## Exercise goal:
In the entries below, turn everything from the line containing "D1S Xenonová Výbojka +50% OPEL Cascada" down to the line containing "ronda de financiación", both included, into a numbered list with any blank lines dropped. Leave the pictures out.

╭─ Excerpted records

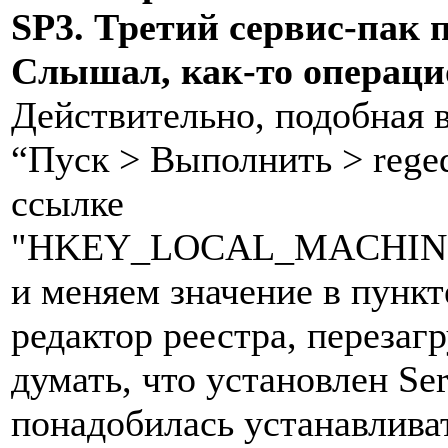
SP3. Третий сервис-пак 
Слышал, как-то операци
Действительно, подобная 
“Пуск > Выполнить > reged
ссылке
"HKEY_LOCAL_MACHINE\S
и меняем значение в пункт
редактор реестра, перезаг
думать, что установлен Ser
понадобилась устанавлива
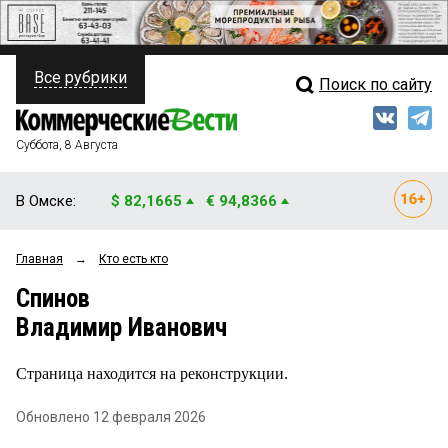
Все рубрики
Поиск по сайту
ПОЛИТИКА
Свежий выпуск
Медиа
ФИНАНСЫ
Суббота, 8 Августа
Кто есть кто
НЕДВИЖИМОСТЬ
В Омске:
$ 82,1665
€ 94,8366
Интервью
БИЗНЕС
Главная
→
Кто есть кто
Мнения
ОБЩЕСТВО
Спинов
Рейтинги
ЗАКОН
Владимир Иванович
Блоги
НОВОСТИ КОМПАНИЙ
Страница находится на реконструкции.
Архив
ПРОИСШЕСТВИЯ
Обновлено 12 февраля 2026
СТИЛЬ ЖИЗНИ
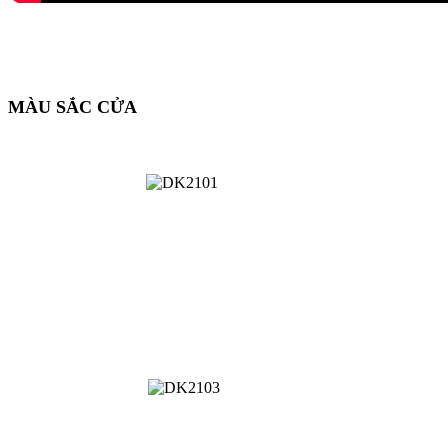
MÀU SẮC CỬA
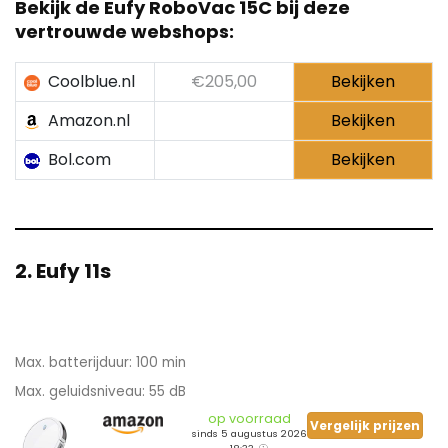
Bekijk de
Eufy RoboVac 15C
bij deze
vertrouwde webshops:
Coolblue.nl
€205,00
Bekijken
Amazon.nl
Bekijken
Bol.com
Bekijken
2. Eufy 11s
Max. batterijduur: 100 min
Max. geluidsniveau: 55 dB
op voorraad
Vergelijk prijzen
sinds 5 augustus 2026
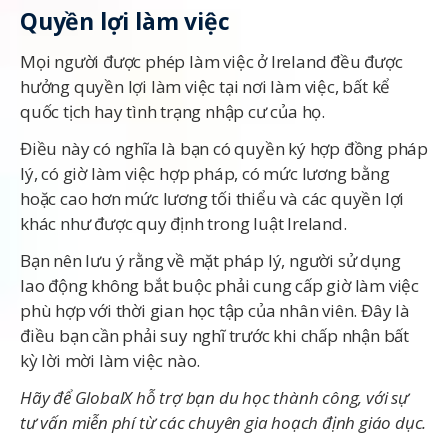
Quyền lợi làm việc
Mọi người được phép làm việc ở Ireland đều được
hưởng quyền lợi làm việc tại nơi làm việc, bất kể
quốc tịch hay tình trạng nhập cư của họ.
Điều này có nghĩa là bạn có quyền ký hợp đồng pháp
lý, có giờ làm việc hợp pháp, có mức lương bằng
hoặc cao hơn mức lương tối thiểu và các quyền lợi
khác như được quy định trong luật Ireland.
Bạn nên lưu ý rằng về mặt pháp lý, người sử dụng
lao động không bắt buộc phải cung cấp giờ làm việc
phù hợp với thời gian học tập của nhân viên. Đây là
điều bạn cần phải suy nghĩ trước khi chấp nhận bất
kỳ lời mời làm việc nào.
Hãy để GlobalX hỗ trợ bạn du học thành công, với sự
tư vấn miễn phí từ các chuyên gia hoạch định giáo dục.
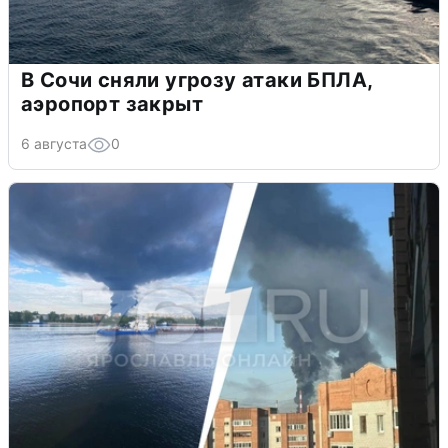
В Сочи сняли угрозу атаки БПЛА,
аэропорт закрыт
6 августа
0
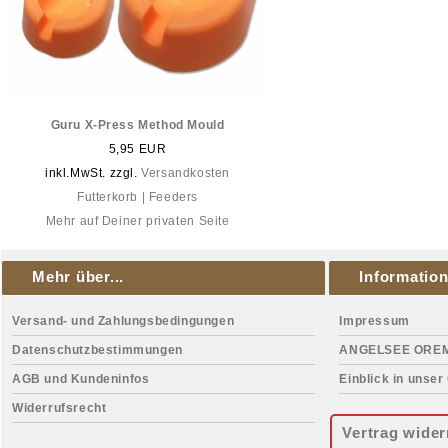
Guru X-Press Method Mould
5,95 EUR
inkl.MwSt. zzgl.
Versandkosten
Futterkorb | Feeders
Mehr auf Deiner privaten Seite
Mehr über...
Informatio
Versand- und Zahlungsbedingungen
Impressum
Datenschutzbestimmungen
ANGELSEE ORE
AGB und Kundeninfos
Einblick in unser
Widerrufsrecht
Vertrag wider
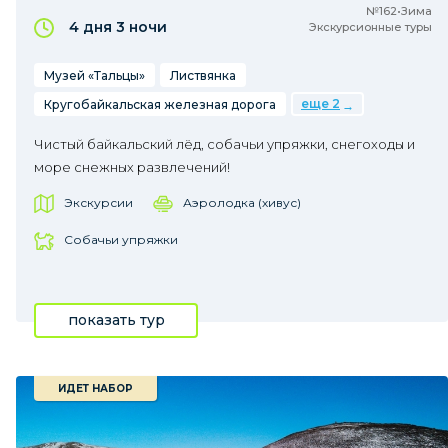
№162•Зима
4 дня
3 ночи
Экскурсионные туры
Музей «Тальцы»
Листвянка
еще 2
Кругобайкальская железная дорога
Чистый байкальский лёд, собачьи упряжки, снегоходы и
море снежных развлечений!
Экскурсии
Аэролодка (хивус)
Собачьи упряжки
показать тур
ИДЕТ НАБОР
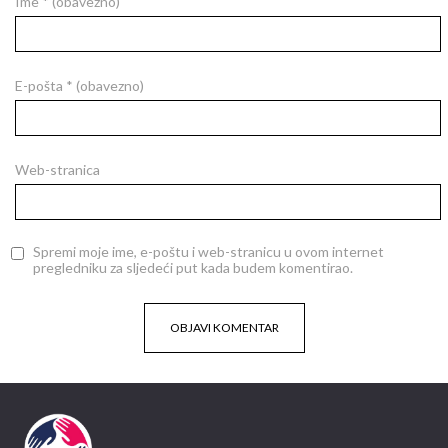
Ime
* (obavezno)
E-pošta
* (obavezno)
Web-stranica
Spremi moje ime, e-poštu i web-stranicu u ovom internet
pregledniku za sljedeći put kada budem komentirao.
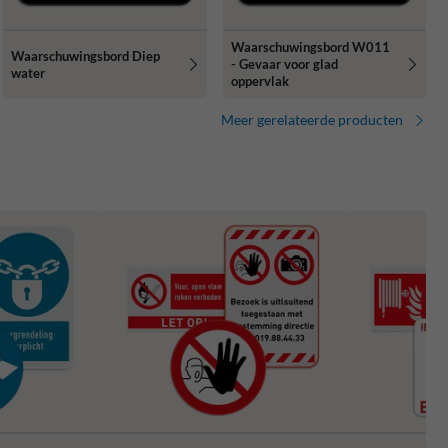
Waarschuwingsbord W011
Waarschuwingsbord Diep
- Gevaar voor glad
water
oppervlak
Meer gerelateerde producten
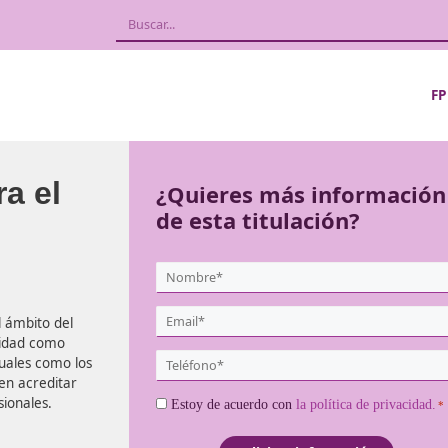
l para el
¿Quieres más
de esta titula
{user:display_name}
*
Email
ional en el ámbito del
*
o de la actividad como
Teléfono
ios individuales como los
*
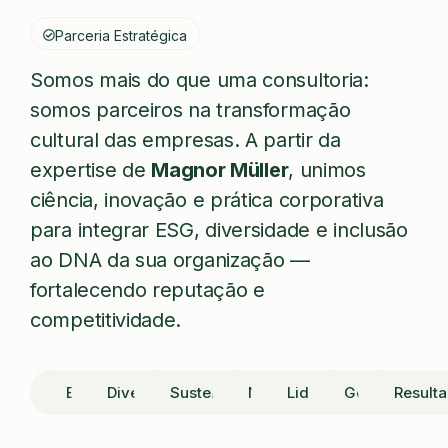
Parceria Estratégica
Somos mais do que uma consultoria:
somos parceiros na transformação
cultural das empresas. A partir da
expertise de
Magnor Müller
, unimos
ciência, inovação e prática corporativa
para integrar ESG, diversidade e inclusão
ao DNA da sua organização —
fortalecendo reputação e
competitividade.
ESG
Diversidade
Sustentabilidade
NR1
Liderança
Gestão
Result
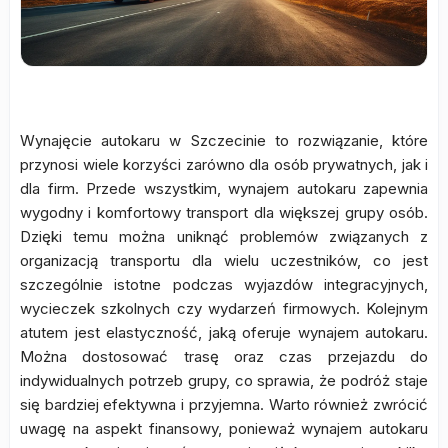
Wynajęcie autokaru w Szczecinie to rozwiązanie, które
przynosi wiele korzyści zarówno dla osób prywatnych, jak i
dla firm. Przede wszystkim, wynajem autokaru zapewnia
wygodny i komfortowy transport dla większej grupy osób.
Dzięki temu można uniknąć problemów związanych z
organizacją transportu dla wielu uczestników, co jest
szczególnie istotne podczas wyjazdów integracyjnych,
wycieczek szkolnych czy wydarzeń firmowych. Kolejnym
atutem jest elastyczność, jaką oferuje wynajem autokaru.
Można dostosować trasę oraz czas przejazdu do
indywidualnych potrzeb grupy, co sprawia, że podróż staje
się bardziej efektywna i przyjemna. Warto również zwrócić
uwagę na aspekt finansowy, ponieważ wynajem autokaru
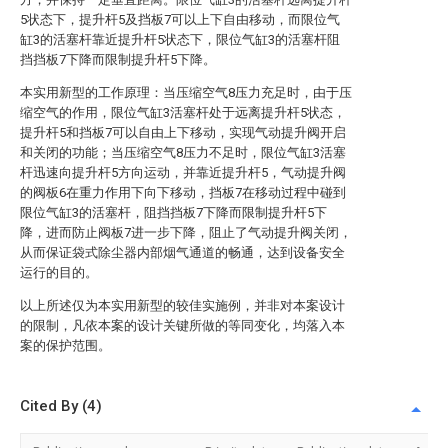
5状态下，提升杆5及挡板7可以上下自由移动，而限位气
缸3的活塞杆靠近提升杆5状态下，限位气缸3的活塞杆阻
挡挡板7下降而限制提升杆5下降。
本实用新型的工作原理：当压缩空气8压力充足时，由于压
缩空气的作用，限位气缸3活塞杆处于远离提升杆5状态，
提升杆5和挡板7可以自由上下移动，实现气动提升阀开启
和关闭的功能；当压缩空气8压力不足时，限位气缸3活塞
杆迅速向提升杆5方向运动，并靠近提升杆5，气动提升阀
的阀板6在重力作用下向下移动，挡板7在移动过程中碰到
限位气缸3的活塞杆，阻挡挡板7下降而限制提升杆5下
降，进而防止阀板7进一步下降，阻止了气动提升阀关闭，
从而保证袋式除尘器内部烟气通道的畅通，达到设备安全
运行的目的。
以上所述仅为本实用新型的较佳实施例，并非对本案设计
的限制，凡依本案的设计关键所做的等同变化，均落入本
案的保护范围。
Cited By (4)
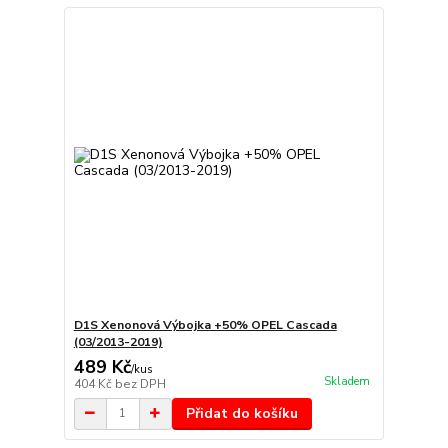
D1S Xenonová Výbojka +50% OPEL Cascada
(03/2013-2019)
489 Kč
/
kus
Skladem
404 Kč
bez DPH
Přidat do košíku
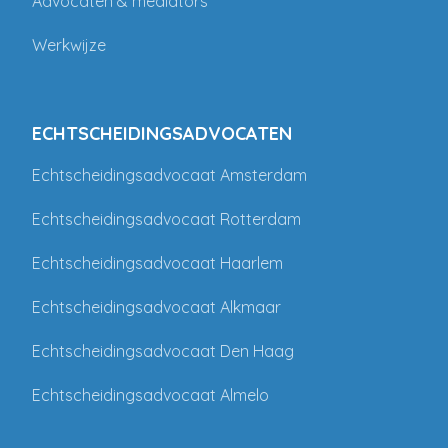
Advocaten & mediators
Werkwijze
ECHTSCHEIDINGSADVOCATEN
Echtscheidingsadvocaat Amsterdam
Echtscheidingsadvocaat Rotterdam
Echtscheidingsadvocaat Haarlem
Echtscheidingsadvocaat Alkmaar
Echtscheidingsadvocaat Den Haag
Echtscheidingsadvocaat Almelo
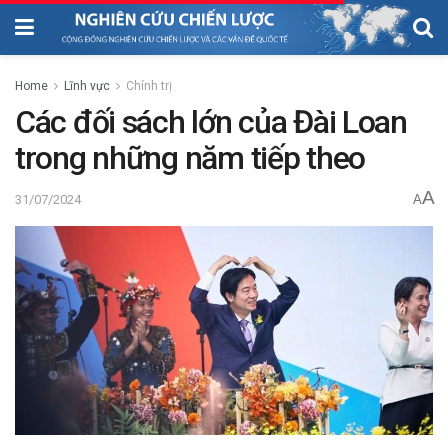
Home
Lĩnh vực
Chính trị
Các đối sách lớn của Đài Loan
trong những năm tiếp theo
A
31/07/2024
A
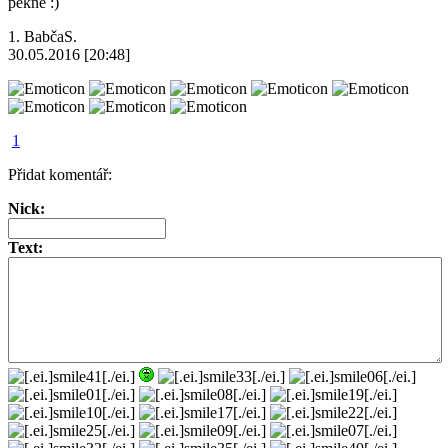
pekné :)
1.
BabčaS.
30.05.2016 [20:48]
1
Přidat komentář:
Nick:
Text:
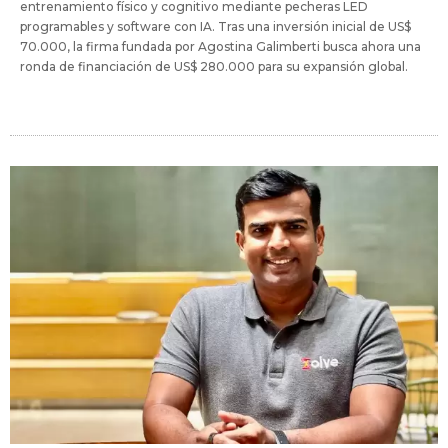
entrenamiento físico y cognitivo mediante pecheras LED
programables y software con IA. Tras una inversión inicial de US$
70.000, la firma fundada por Agostina Galimberti busca ahora una
ronda de financiación de US$ 280.000 para su expansión global.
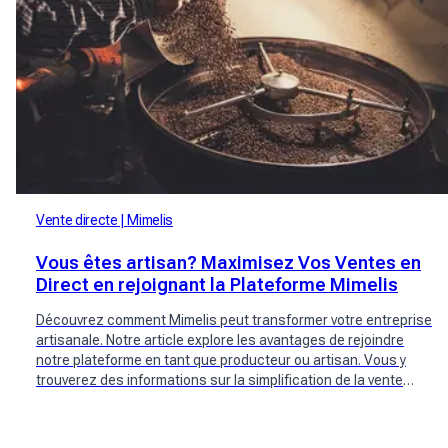
Vente directe
Mimelis
Vous êtes artisan? Maximisez Vos Ventes en
Direct en rejoignant la Plateforme Mimelis
Découvrez comment Mimelis peut transformer votre entreprise
artisanale. Notre article explore les avantages de rejoindre
notre plateforme en tant que producteur ou artisan. Vous y
trouverez des informations sur la simplification de la vente
directe, l'augmentation de la visibilité de votre marque, et la
connexion avec des clients locaux.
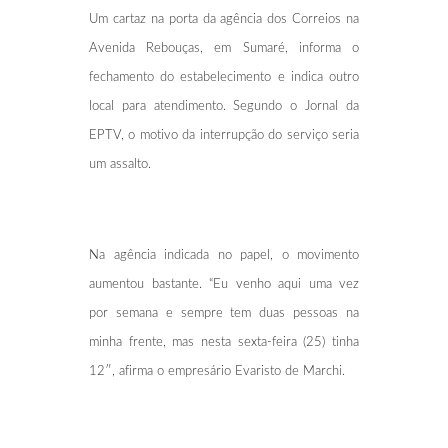
Um cartaz na porta da agência dos Correios na
Avenida Rebouças, em Sumaré, informa o
fechamento do estabelecimento e indica outro
local para atendimento. Segundo o Jornal da
EPTV, o motivo da interrupção do serviço seria
um assalto.
Na agência indicada no papel, o movimento
aumentou bastante. “Eu venho aqui uma vez
por semana e sempre tem duas pessoas na
minha frente, mas nesta sexta-feira (25) tinha
12″, afirma o empresário Evaristo de Marchi.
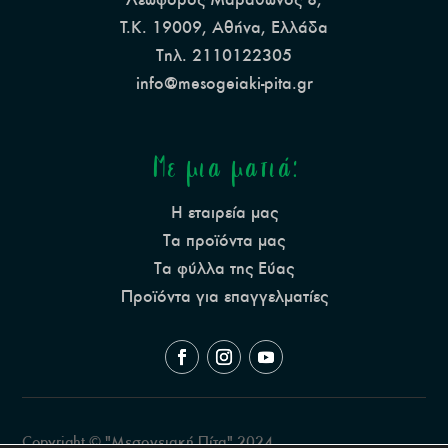
Τ.Κ. 19009, Αθήνα, Ελλάδα
Τηλ. 2110122305
info@mesogeiaki-pita.gr
Με μια ματιά:
Η εταιρεία μας
Τα προϊόντα μας
Τα φύλλα της Εύας
Προϊόντα για επαγγελματίες
Copyright © "Μεσογειακή Πίτα" 2024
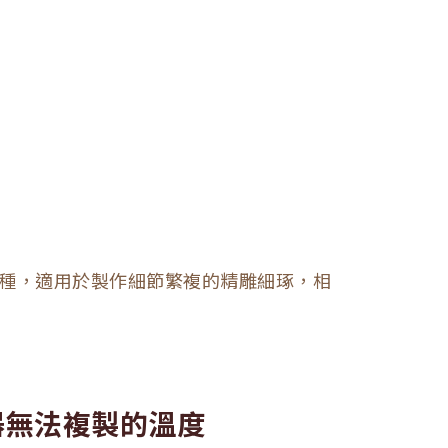
種，適用於製作細節繁複的精雕細琢，相
器無法複製的溫度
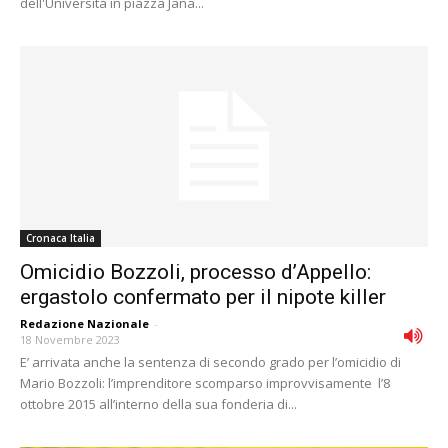
dell'Università in piazza Jana...
Cronaca Italia
Omicidio Bozzoli, processo d’Appello:
ergastolo confermato per il nipote killer
Redazione Nazionale
-
18 Novembre 2023
E’ arrivata anche la sentenza di secondo grado per l’omicidio di
Mario Bozzoli: l’imprenditore scomparso improvvisamente l’8
ottobre 2015 all’interno della sua fonderia di...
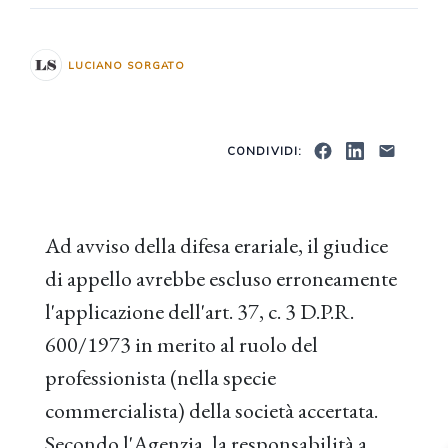
LUCIANO SORGATO
CONDIVIDI:
Ad avviso della difesa erariale, il giudice
di appello avrebbe escluso erroneamente
l'applicazione dell'art. 37, c. 3 D.P.R.
600/1973 in merito al ruolo del
professionista (nella specie
commercialista) della società accertata.
Secondo l'Agenzia, la responsabilità a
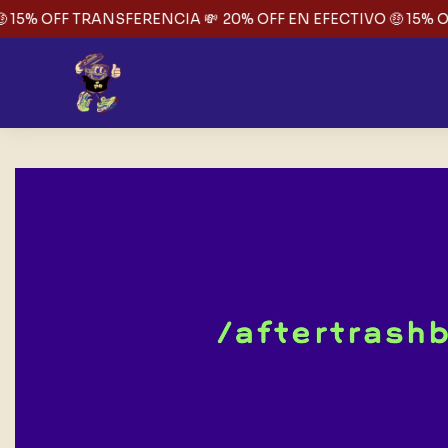
 15% OFF TRANSFERENCIA 💸
20% OFF EN EFECTIVO 🤑 15% O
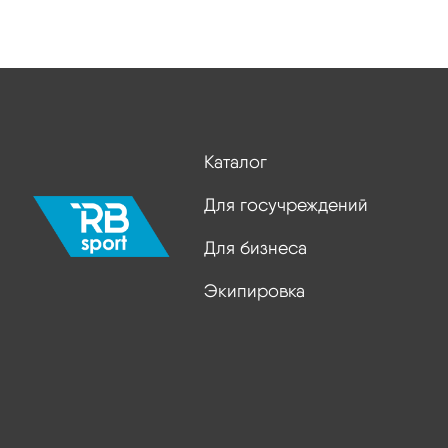
Каталог
Для госучреждений
Для бизнеса
Экипировка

╰─

## Finished exercise:
1. D1S Xenonová Výbojka +50% OPEL Cascada
2. (03/2013-2019)
3. 489 Kč
4. /
5. kus
6. Skladem
7. 404 Kč
8. bez DPH
9. Přidat do košíku
10. Advocaten & mediators
11. Werkwijze
12. ECHTSCHEIDINGSADVOCATEN
13. Echtscheidingsadvocaat Amsterdam
14. Echtscheidingsadvocaat Rotterdam
15. Echtscheidingsadvocaat Haarlem
16. Echtscheidingsadvocaat Alkmaar
17. Echtscheidingsadvocaat Den Haag
18. Echtscheidingsadvocaat Almelo
19. Home
20. Lĩnh vực
21. Chính trị
22. Các đối sách lớn của Đài Loan
23. trong những năm tiếp theo
24. A
25. 31/07/2024
26. A
27. pekné :)
28. 1.
29. BabčaS.
30. 30.05.2016 [20:48]
31. 1
32. Přidat komentář:
33. Nick:
34. Text:
35. entrenamiento físico y cognitivo mediante pecheras LED
36. programables y software con IA. Tras una inversión inicial de US$
37. 70.000, la firma fundada por Agostina Galimberti busca ahora una
38. ronda de financiación de US$ 280.000 para su expansión global.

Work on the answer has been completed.